Stricken begleitet mich schon lange – aber für mich war es nie nur ein Hobby. Mich fasziniert die Verbindung aus Handwerk, Material und Mode: aus einem Garn und einer Idee etwas zu schaffen, das nicht nur selbst gemacht, sondern vor allem gerne getragen wird.

Ich mag klare, moderne Designs, besondere Details und hochwertige Garne. Dabei geht es mir nicht darum, einfach nur einer Anleitung zu folgen. Ich möchte verstehen, wie ein Strickstück entsteht, Techniken beherrschen und innerhalb eines Designs meinen eigenen Stil entwickeln – durch Farbe, Material oder Passform.

Diese Begeisterung gebe ich auch in meinen Strickkursen weiter.
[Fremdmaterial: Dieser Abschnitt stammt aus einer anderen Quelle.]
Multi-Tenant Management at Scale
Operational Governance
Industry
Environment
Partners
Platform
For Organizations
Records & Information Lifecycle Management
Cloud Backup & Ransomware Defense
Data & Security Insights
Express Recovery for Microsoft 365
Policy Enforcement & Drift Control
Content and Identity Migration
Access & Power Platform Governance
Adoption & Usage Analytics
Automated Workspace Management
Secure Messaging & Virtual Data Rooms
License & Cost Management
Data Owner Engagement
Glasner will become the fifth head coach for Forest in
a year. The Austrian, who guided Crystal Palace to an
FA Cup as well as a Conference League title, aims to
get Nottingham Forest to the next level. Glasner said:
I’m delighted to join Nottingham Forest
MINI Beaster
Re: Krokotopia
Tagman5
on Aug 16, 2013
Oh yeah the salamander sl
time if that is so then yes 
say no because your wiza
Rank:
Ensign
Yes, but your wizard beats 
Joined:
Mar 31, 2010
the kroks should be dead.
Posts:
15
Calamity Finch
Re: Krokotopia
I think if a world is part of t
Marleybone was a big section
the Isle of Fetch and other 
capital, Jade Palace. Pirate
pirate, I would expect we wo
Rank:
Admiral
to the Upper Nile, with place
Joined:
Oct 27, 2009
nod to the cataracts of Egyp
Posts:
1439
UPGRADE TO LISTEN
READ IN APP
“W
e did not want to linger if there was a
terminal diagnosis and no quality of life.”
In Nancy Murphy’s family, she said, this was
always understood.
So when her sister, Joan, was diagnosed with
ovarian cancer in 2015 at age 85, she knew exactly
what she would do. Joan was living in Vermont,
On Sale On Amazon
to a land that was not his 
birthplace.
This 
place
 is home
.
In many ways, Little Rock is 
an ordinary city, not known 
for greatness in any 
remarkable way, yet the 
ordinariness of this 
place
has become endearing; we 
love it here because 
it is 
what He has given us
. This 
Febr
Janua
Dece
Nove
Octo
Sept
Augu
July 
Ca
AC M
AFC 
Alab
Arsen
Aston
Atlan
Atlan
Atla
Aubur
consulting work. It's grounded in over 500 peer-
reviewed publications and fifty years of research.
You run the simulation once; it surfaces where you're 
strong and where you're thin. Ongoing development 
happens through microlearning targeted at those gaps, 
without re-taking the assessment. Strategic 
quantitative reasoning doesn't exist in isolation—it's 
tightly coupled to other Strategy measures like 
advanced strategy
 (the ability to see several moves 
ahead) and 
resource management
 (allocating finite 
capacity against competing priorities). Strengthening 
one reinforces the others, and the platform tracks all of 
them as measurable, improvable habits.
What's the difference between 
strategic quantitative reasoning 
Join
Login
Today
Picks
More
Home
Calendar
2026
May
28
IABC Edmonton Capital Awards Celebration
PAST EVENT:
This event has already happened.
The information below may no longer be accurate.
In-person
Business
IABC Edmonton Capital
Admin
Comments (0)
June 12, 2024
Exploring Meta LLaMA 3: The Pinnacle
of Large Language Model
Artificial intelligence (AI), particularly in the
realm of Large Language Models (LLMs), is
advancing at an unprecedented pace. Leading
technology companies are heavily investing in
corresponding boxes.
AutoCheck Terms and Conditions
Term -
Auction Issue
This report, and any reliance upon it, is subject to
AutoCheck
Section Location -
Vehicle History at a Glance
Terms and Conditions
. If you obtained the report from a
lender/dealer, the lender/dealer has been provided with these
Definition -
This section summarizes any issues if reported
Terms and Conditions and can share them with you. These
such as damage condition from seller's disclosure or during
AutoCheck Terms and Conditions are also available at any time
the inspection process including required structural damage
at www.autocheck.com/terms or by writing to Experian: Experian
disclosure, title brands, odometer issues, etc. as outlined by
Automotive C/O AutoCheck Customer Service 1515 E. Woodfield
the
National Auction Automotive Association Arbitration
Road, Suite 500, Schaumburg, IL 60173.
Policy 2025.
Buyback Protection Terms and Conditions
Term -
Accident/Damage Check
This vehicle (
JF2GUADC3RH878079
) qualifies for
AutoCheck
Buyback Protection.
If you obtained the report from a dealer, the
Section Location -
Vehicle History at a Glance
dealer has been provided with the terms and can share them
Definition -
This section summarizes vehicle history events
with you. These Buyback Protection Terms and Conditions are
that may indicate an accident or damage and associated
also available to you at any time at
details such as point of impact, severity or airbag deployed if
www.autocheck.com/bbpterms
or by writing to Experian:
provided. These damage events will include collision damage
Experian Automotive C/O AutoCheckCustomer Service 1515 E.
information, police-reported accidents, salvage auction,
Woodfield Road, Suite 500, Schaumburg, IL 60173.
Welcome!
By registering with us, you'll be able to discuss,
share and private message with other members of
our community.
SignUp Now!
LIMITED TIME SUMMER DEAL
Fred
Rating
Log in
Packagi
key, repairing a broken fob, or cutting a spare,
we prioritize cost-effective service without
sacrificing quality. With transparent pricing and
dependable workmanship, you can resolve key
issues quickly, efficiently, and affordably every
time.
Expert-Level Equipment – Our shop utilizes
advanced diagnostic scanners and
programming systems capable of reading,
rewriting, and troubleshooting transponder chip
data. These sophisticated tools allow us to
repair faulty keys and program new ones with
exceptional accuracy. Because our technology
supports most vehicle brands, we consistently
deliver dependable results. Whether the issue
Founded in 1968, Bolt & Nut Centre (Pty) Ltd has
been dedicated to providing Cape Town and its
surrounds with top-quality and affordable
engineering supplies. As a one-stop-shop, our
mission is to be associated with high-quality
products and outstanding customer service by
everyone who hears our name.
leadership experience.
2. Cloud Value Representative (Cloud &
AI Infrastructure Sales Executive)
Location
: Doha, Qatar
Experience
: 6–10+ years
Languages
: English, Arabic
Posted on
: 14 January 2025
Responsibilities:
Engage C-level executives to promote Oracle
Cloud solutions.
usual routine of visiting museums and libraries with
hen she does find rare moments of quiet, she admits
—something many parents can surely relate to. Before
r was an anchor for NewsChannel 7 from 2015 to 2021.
Mir ist wichtig, nicht nur einzelne Techniken zu zeigen, sondern Zusammenhänge verständlich zu machen. Denn je besser man versteht, was auf den Nadeln passiert, desto sicherer wird man – und desto mehr Möglichkeiten hat man, ein Strickstück wirklich zum eigenen zu machen.

Vom Stricken zum eigenen Design

Mit der Zeit wurde aus dem Stricken immer mehr der Wunsch, genauer hinzusehen: Wie ist ein Schnitt konstruiert? Warum funktioniert eine bestimmte Technik? Und was lässt sich verändern, damit aus einer Idee ein Strickstück wird, das wirklich zu mir passt? Durch Test- und Modellstricken für verschiedene Designerinnen habe ich viele unterschiedliche Herangehensweisen kennengelernt und mein technisches Verständnis immer weiter vertieft.

Inzwischen entwickle ich auch eigene Designs. Einige davon sind bereits in den Magazinen von Nitiknitti erschienen. Dabei interessieren mich besonders moderne, tragbare Schnitte, spannende Konstruktionen und Details, die einem Strickstück seinen eigenen Charakter geben.

Knitsi Fritzi heute

Heute verbindet Knitsi Fritzi für mich all das: eigene Designs, das Weitergeben von Wissen und die Freude daran, Stricken immer wieder neu zu entdecken – durch besondere Garne, neue Techniken, Mode und die Menschen, die ich dabei treffe.

Am schönsten ist für mich der Moment, wenn aus „Das kann ich bestimmt nicht“ plötzlich „Jetzt habe ich es verstanden“ wird. Denn Stricken darf anspruchsvoll sein, Fehler gehören dazu – und am Ende sollte etwas entstehen, das man nicht nur mit Stolz selbst gemacht hat, sondern auch wirklich gerne trägt.